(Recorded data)
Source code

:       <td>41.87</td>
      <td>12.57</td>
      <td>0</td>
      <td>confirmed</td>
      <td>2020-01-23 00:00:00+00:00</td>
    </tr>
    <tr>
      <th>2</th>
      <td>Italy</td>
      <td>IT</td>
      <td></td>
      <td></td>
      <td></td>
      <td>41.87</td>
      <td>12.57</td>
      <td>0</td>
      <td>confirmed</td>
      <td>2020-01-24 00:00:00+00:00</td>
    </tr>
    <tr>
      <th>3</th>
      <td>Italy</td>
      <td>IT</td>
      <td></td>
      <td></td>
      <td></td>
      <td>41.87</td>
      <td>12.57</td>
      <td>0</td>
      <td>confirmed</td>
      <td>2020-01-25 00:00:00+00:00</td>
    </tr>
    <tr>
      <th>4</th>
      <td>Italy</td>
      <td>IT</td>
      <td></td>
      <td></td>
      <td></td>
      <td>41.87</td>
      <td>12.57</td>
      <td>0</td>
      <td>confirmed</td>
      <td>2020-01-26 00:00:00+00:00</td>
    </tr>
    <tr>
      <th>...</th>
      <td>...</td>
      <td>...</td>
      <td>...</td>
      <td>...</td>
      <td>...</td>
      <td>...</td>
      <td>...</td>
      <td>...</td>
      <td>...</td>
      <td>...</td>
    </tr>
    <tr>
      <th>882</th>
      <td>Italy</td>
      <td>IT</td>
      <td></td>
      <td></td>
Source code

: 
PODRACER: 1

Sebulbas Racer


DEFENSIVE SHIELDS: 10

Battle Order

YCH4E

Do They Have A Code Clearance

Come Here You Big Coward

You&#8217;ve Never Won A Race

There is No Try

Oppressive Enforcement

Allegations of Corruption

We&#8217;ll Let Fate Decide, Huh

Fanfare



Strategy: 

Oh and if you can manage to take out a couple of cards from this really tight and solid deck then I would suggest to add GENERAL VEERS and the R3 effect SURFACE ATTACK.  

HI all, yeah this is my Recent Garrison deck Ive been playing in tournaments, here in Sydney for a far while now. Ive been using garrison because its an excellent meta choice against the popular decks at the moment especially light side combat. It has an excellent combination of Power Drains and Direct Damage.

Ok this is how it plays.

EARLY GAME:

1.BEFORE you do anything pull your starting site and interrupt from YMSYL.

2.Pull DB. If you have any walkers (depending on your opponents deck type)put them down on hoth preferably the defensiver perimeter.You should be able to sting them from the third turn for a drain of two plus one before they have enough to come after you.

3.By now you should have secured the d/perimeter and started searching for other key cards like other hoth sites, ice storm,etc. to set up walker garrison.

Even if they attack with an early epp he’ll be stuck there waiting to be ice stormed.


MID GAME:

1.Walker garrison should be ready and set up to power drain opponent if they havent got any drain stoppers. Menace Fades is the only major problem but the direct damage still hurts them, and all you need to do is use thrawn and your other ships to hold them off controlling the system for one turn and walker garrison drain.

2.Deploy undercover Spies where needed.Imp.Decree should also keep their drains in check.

| PROBLEM DESCRIPTION |
Would you copy all lines in the records where the string "deck" appears?

| TASK RESULT |
Oh and if you can manage to take out a couple of cards from this really tight and solid deck then I would suggest to add GENERAL VEERS and the R3 effect SURFACE ATTACK.  
HI all, yeah this is my Recent Garrison deck Ive been playing in tournaments, here in Sydney for a far while now. Ive been using garrison because its an excellent meta choice against the popular decks at the moment especially light side combat. It has an excellent combination of Power Drains and Direct Damage.
2.Pull DB. If you have any walkers (depending on your opponents deck type)put them down on hoth preferably the defensiver perimeter.You should be able to sting them from the third turn for a drain of two plus one before they have enough to come after you.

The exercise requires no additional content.